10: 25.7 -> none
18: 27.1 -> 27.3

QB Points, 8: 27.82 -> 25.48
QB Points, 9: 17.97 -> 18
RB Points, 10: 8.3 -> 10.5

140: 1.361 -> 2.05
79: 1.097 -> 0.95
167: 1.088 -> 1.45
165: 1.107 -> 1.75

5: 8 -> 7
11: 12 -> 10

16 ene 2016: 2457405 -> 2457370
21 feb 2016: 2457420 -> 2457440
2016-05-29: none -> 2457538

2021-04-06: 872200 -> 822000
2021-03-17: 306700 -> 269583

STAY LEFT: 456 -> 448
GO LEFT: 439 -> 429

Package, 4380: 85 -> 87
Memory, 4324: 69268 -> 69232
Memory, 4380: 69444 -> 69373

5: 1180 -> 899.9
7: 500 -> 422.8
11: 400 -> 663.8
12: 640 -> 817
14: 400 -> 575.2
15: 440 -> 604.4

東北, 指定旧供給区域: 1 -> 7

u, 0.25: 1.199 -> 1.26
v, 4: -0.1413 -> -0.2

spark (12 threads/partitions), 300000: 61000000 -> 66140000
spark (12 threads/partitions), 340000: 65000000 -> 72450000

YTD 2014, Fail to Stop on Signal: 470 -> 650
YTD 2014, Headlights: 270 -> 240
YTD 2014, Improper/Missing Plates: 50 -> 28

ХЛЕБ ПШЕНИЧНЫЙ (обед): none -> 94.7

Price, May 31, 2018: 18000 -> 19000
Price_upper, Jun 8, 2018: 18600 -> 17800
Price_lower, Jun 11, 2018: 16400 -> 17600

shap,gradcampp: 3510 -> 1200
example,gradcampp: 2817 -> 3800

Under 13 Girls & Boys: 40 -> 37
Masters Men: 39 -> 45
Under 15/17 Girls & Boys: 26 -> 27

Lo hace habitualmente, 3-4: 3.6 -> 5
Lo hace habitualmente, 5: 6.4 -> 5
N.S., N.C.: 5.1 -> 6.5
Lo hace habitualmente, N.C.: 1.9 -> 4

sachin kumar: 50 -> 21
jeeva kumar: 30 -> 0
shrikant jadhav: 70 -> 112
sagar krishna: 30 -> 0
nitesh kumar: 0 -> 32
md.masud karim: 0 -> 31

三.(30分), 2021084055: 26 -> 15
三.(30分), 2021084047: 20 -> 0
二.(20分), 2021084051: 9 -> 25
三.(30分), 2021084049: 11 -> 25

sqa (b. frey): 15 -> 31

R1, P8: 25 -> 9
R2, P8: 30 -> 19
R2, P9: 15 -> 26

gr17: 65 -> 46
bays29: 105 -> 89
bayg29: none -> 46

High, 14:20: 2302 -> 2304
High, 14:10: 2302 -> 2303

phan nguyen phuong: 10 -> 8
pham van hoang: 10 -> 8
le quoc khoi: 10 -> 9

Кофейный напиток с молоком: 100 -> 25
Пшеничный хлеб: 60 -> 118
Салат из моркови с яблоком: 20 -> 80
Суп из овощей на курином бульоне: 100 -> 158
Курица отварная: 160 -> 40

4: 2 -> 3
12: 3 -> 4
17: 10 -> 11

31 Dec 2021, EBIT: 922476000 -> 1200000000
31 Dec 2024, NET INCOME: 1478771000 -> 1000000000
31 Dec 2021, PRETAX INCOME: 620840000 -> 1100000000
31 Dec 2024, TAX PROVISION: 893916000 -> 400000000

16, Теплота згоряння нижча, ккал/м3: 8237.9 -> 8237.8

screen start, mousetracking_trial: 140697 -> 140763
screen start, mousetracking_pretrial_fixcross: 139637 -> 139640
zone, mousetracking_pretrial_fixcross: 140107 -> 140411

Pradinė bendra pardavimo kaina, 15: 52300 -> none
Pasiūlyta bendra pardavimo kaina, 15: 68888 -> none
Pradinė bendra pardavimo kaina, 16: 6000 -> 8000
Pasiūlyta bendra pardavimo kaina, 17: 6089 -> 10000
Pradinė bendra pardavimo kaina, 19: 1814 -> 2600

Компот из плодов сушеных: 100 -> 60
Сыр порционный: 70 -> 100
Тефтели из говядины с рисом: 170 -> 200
________________________________________
For this exercise, please output exactly the lines above starting at the line with "High, 14:20: 2302 -> 2304" and ending at the line with "screen start, mousetracking_pretrial_fixcross: 139637", ends included.

→ EXPECTED ANSWER:
High, 14:20: 2302 -> 2304
High, 14:10: 2302 -> 2303

phan nguyen phuong: 10 -> 8
pham van hoang: 10 -> 8
le quoc khoi: 10 -> 9

Кофейный напиток с молоком: 100 -> 25
Пшеничный хлеб: 60 -> 118
Салат из моркови с яблоком: 20 -> 80
Суп из овощей на курином бульоне: 100 -> 158
Курица отварная: 160 -> 40

4: 2 -> 3
12: 3 -> 4
17: 10 -> 11

31 Dec 2021, EBIT: 922476000 -> 1200000000
31 Dec 2024, NET INCOME: 1478771000 -> 1000000000
31 Dec 2021, PRETAX INCOME: 620840000 -> 1100000000
31 Dec 2024, TAX PROVISION: 893916000 -> 400000000

16, Теплота згоряння нижча, ккал/м3: 8237.9 -> 8237.8

screen start, mousetracking_trial: 140697 -> 140763
screen start, mousetracking_pretrial_fixcross: 139637 -> 139640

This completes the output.